Davvero, nel ricordo, la mia riconoscenza è grande nei confronti di coloro che hanno saputo assorbire la tensione, ascoltare le mille domande, farsi sponda nella ripetizione delle lezioni, o sparring partner nel confronto di compiti da svolgere o programmi da mandare a mente.

Quanti al lupo al lupo! Quanti non so niente! Rivelatisi spesso quasi dei gridi apotropaici – qualcuno potrebbe dire anche “superstiziosi” – per allontanare un pericolo presunto o reale… E quanti voti, poi, quasi sempre positivi, con l’accondiscendenza di chi, da fuori, con un poco di obbiettività in più, sapeva che sarebbe andato tutto bene!

Oggi non pare cambiato nulla e non mi pare che – seppure i livelli di preparazione scolastica possano essersi abbassati – vi sia poi chissà quale maggior lassismo… Anzi, tanti ragazzi sono vittime di ansie dalle radici misteriose e lontane e che forse non trovano direttamente sul piano scolastico il primo terreno di manifestazione, ma certo anche questo è parte integrante delle sfide che ha di fronte quella che alcuni hanno definito la “Xanax-generation”. Come genitori non possiamo non interrogarci. Come affianchiamo i nostri figli in occasione delle prove?

Oggi, per esempio, lo stesso arrivo delle pagelle, ha perso un poco del fascino che aveva nel passato.

Esse “escono”, come per magia, sui registri elettronici e rimbalzano sugli smartphone fra le generazioni senza quella ritualità che era connessa allo stesso supporto cartaceo….

Tutti in silenzio in aula quando venivano consegnate per nome e poi a casa, esisteva un oggetto tangibile che si doveva in qualche modo tirare fuori e dare in visione a nostra volta ai genitori e poi se mai in visione anche ai nonni e ai parenti stretti.

Non che ora manchi la possibilità di questa condivisione (anzi, se si vuole, possiamo superare le distanze con un clic), ma il rischio è che la mera informazione lasci il posto al calore di una reazione immediata e spontanea, ad un entusiasmo condiviso, ad una soddisfazione contagiosa, oppure, di converso, ad una presa in carico di responsabilità che possa aiutare chi ha subito una cocente delusione, o una vera e propria sconfitta a non sentirsi solo, a non viverla come un dramma insormontabile, ma se mai ad essere supportato a recuperare il tempo perso, o la mancanza di impegno (chissà quanti i motivi oltre alla banalità dell’essere svogliati…).

Di fronte all’incapacità dei ragazzi di affrontare le prove con serietà, senza fluttuare in balia di emozioni incontrollate, i genitori e tutta la comunità educante non possono alzare le spalle con rassegnazione miope o scaricando eventuali colpe su una generica complessità del presente.

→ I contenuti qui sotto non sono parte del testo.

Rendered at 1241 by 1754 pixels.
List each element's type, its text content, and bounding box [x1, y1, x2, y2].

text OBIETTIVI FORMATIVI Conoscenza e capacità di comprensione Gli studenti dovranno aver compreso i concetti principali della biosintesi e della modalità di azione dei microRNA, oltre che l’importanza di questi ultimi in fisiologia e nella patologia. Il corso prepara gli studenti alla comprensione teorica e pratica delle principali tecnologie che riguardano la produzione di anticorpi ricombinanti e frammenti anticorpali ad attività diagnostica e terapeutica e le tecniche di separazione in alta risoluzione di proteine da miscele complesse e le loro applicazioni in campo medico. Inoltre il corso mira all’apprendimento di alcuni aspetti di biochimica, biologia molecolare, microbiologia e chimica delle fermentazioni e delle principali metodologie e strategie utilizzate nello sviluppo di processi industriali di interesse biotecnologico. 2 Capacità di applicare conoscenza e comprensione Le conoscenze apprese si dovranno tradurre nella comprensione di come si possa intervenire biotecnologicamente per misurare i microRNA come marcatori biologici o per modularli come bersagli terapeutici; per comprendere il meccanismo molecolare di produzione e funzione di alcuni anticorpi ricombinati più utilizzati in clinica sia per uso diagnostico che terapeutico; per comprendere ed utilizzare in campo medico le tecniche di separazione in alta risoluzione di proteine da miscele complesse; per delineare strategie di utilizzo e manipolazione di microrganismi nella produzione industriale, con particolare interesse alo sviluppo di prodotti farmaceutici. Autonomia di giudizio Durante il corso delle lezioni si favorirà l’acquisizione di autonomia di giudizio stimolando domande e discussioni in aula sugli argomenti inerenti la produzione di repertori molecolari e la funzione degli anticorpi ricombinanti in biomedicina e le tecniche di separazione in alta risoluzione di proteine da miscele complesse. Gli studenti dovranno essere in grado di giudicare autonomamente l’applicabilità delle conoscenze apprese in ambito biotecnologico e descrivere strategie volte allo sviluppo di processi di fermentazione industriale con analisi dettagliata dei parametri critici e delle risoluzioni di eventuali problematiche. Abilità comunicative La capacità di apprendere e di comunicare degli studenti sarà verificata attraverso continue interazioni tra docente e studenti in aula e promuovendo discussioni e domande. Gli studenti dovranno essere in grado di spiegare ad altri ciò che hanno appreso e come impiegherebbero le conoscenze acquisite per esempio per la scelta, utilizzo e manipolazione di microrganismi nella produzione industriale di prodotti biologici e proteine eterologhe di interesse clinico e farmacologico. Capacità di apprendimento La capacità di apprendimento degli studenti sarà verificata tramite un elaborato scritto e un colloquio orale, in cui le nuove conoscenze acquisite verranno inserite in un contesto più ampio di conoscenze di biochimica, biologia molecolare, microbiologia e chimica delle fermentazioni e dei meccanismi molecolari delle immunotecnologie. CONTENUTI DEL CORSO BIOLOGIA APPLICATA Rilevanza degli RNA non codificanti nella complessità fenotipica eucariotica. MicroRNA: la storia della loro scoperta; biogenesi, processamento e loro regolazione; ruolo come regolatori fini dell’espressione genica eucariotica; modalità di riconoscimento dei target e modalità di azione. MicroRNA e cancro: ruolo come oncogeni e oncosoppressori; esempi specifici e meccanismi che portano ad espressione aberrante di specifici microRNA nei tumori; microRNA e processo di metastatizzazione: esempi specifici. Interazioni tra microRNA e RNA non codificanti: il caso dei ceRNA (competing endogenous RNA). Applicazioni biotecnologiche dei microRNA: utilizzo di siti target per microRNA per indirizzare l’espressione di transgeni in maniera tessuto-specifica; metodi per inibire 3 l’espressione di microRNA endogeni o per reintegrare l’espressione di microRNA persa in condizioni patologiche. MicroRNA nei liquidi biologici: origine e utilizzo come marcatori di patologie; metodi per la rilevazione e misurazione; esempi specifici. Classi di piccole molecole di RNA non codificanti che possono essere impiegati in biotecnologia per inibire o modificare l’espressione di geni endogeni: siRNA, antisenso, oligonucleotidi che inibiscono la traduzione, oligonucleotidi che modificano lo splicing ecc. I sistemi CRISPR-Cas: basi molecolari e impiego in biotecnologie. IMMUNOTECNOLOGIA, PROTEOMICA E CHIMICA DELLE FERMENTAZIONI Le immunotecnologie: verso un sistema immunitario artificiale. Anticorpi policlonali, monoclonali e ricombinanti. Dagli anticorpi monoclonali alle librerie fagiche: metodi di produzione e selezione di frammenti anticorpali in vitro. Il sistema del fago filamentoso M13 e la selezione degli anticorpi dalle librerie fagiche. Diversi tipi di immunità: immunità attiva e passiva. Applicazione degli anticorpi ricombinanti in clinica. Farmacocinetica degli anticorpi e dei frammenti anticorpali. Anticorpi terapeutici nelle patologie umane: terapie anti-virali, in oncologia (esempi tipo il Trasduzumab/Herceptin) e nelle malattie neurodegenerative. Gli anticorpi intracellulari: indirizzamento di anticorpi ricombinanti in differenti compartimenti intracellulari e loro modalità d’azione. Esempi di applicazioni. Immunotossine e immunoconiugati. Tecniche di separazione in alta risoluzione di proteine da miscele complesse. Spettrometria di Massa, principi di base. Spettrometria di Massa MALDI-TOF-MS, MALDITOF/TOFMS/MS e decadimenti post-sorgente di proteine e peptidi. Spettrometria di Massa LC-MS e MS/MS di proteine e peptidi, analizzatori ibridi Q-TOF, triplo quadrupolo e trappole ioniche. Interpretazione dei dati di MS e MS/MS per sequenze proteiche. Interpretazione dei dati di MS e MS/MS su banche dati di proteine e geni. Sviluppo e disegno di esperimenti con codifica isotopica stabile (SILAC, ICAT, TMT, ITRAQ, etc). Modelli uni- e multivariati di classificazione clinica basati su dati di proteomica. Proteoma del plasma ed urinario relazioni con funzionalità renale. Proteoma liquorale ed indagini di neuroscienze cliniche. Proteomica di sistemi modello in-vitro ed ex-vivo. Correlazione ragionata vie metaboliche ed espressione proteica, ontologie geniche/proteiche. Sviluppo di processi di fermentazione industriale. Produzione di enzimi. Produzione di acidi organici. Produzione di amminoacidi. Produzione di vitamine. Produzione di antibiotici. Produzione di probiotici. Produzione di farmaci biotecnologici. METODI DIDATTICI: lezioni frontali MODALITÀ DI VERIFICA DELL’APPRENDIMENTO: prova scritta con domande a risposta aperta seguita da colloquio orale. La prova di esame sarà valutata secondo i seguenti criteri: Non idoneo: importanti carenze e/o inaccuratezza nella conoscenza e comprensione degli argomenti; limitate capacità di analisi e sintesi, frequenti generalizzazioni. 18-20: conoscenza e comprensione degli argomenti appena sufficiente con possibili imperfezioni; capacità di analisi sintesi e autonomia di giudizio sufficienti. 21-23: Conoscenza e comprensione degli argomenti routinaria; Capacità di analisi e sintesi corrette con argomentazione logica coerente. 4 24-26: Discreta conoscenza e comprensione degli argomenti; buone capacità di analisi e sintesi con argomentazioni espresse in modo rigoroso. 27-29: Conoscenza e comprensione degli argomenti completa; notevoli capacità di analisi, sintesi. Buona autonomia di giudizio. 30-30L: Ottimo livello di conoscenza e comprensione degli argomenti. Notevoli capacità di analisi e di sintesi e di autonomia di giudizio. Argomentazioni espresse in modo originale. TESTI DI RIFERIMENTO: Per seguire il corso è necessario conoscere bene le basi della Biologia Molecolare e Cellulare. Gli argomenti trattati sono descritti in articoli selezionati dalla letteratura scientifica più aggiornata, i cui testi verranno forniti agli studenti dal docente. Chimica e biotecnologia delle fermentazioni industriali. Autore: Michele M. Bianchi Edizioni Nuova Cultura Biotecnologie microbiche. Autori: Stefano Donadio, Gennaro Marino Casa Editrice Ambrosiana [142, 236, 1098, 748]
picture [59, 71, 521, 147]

Non è vero che si stava meglio quando si stava peggio, così come non basta dire che oggi i ragazzi che vanno a scuola hanno troppe distrazioni o sono in balia degli attentati dell’uso improprio della tecnologia identificata con lo smartphone come catalizzatore di tutti i mali.

C’è senz’altro da vigilare sulle interferenze che la Rete e il mondo artificiale propongono alle percezioni quotidiane dei nostri ragazzi, ma questo non ci esimerà mai da un costante e indispensabile esame di coscienza sul ruolo della famiglia come presidio di umanità. Quante situazioni e atteggiamenti diversi! Forse tanti quanto ognuno di noi è unico e irripetibile.

C’è chi esterna preoccupazioni logorroiche e monopolizza tutti in casa perché si sintonizzino sulla sua ansia… Ma c’è anche chi si chiude a riccio, non comunica alcunché e non crede che ci sia spazio perché possa sfogarsi, o forse neanche lo desidera, con il rischio, però, di prendere qualche cantonata per un eccesso di autoreferenzialità.

Ci sono anche quei figli studenti che paiono non dare il benché minimo problema e che, però, magari, negli anni avranno sempre, nei confronti dei genitori, quel senso di rivalsa, come il fratello del figlio prodigo, perché a loro non si è mai data abbastanza attenzione.

Siamo chiamati a vivere queste settimane con spirito costruttivo e vigile, senza a nostra volta l’ansia da prestazione di chi vorrebbe essere in classe al posto dei suoi figli, di chi presume di potersi sostituire a loro, o ancor peggio proporgli scorciatoie più o meno lecite.

Quella genitoriale è la fatica di chi affianca con pazienza artigianale fatta soprattutto di ascolto mite, attento a non indulgere ad accusare gli insegnanti per ogni minimo insuccesso, ma al contempo facendo sentire ai ragazzi che “sempre e per sempre saremo dalla loro parte”.